Hamlet contains the line, “I could be bounded in a nutshell and count myself a king of eternal space, were it not that I have bad dreams.”
It’s a line near and dear to me because ever since I was a very small child, I have suffered greatly from bad dreams. When we lived in our little green house, my mom always blamed it on my bedroom’s high windows. Maybe it was biology… or my budding, overactive, writer’s imagination. But when I think about it, my nightmares always fell into a pattern: the animal nightmare, the Disney nightmare, the realistic nightmare, the supernatural nightmare, and the ones that defy categorization… like the half-dog in Inside Out.
The funny thing, though, is that as I got older I could make myself wake up when I got too scared… except in the realistic ones. Like I always end up taking that calculus exam I never studied for, or something even worse. I wonder why that is. But even though those can stick with me for days, nothing in the present measures up to the monster under my bed at the aforementioned little green house.
I’m not sure why I had nightmares about black leopards… the only thing I can think of was the old Looney Tunes cartoon “Tree for Two” which involves Sylvester being mistaken for one. But all I know is that for pretty much the entire time we lived there, having to get up in the middle of the night was agony because I was convinced that if I put my feet on the floor, I’d get clawed. Actually, I wasn’t all that safe on the bed, either.

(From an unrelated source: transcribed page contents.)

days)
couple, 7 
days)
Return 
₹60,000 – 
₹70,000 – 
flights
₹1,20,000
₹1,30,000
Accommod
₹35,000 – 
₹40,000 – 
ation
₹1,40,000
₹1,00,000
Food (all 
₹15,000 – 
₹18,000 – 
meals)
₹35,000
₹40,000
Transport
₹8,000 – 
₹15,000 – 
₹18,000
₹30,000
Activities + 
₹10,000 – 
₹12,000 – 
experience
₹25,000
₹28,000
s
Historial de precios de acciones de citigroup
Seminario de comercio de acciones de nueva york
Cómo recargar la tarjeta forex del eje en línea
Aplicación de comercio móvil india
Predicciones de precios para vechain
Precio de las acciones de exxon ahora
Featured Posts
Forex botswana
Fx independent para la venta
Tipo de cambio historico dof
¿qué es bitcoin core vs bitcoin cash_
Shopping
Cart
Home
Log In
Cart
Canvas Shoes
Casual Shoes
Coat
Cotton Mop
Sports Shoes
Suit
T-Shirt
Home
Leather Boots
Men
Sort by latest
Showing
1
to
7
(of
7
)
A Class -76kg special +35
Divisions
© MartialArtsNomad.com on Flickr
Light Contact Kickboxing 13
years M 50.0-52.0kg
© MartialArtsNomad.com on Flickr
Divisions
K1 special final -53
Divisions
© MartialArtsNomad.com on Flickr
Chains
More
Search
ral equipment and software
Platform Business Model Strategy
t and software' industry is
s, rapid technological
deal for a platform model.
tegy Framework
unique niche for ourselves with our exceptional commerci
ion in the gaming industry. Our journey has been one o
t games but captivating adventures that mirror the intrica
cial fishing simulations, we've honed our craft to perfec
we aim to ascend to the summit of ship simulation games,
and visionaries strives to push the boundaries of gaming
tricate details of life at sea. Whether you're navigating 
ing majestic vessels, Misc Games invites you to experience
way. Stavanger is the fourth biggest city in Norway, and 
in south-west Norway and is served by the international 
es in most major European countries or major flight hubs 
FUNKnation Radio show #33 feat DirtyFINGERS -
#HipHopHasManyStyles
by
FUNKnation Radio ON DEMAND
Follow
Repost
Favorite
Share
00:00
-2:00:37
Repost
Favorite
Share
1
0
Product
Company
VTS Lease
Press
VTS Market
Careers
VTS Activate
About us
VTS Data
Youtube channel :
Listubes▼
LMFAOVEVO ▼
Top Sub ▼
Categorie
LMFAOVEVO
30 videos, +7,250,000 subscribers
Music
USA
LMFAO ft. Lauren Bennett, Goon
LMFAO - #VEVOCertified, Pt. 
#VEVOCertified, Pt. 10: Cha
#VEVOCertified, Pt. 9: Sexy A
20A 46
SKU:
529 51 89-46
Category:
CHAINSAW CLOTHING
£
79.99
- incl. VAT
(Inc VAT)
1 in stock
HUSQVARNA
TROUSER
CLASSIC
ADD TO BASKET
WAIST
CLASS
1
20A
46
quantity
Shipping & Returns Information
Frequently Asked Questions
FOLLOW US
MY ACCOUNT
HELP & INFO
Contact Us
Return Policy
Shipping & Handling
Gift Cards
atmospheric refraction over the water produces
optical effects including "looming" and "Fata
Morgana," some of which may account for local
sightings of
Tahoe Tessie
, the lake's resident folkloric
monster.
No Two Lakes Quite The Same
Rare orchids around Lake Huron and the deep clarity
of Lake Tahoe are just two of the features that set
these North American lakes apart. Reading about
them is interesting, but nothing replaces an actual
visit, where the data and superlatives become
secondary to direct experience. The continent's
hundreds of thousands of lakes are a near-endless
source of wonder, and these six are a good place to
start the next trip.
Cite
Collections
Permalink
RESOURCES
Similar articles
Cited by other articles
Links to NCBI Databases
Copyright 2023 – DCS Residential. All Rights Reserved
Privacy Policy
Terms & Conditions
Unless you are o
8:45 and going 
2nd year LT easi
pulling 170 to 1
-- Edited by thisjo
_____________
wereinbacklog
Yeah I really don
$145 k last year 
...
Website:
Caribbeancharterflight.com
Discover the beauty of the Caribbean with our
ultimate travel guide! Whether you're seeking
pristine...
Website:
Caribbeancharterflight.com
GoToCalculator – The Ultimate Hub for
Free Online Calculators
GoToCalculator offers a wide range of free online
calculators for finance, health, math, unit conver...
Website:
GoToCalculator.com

It wasn’t until we moved that my nightmares really dwindled down to the occasional occurrence. But what really turned the tide was a gift from one of my mother’s colleagues– a pink and turquoise dream catcher. It was made out of sticks from her back yard, although the feathers were bought. She taught me to touch it when I went to bed to turn it on, and again in the morning to turn it off. Finally, I had to shake it out every so often to release the captured nightmares. Personally, I always envisioned it as working like a Portuguese Man’O’War… catching the nightmares in the tails and then working it up to the web.
What a difference that made! I could try to explain it logically, I suppose, but my brother and I got too much use out of ours. Like Hamlet said to Horatio, “There are more things in heaven and earth…” I’ll buy that in terms of my dream-catcher. Maybe it’s time I found a new one.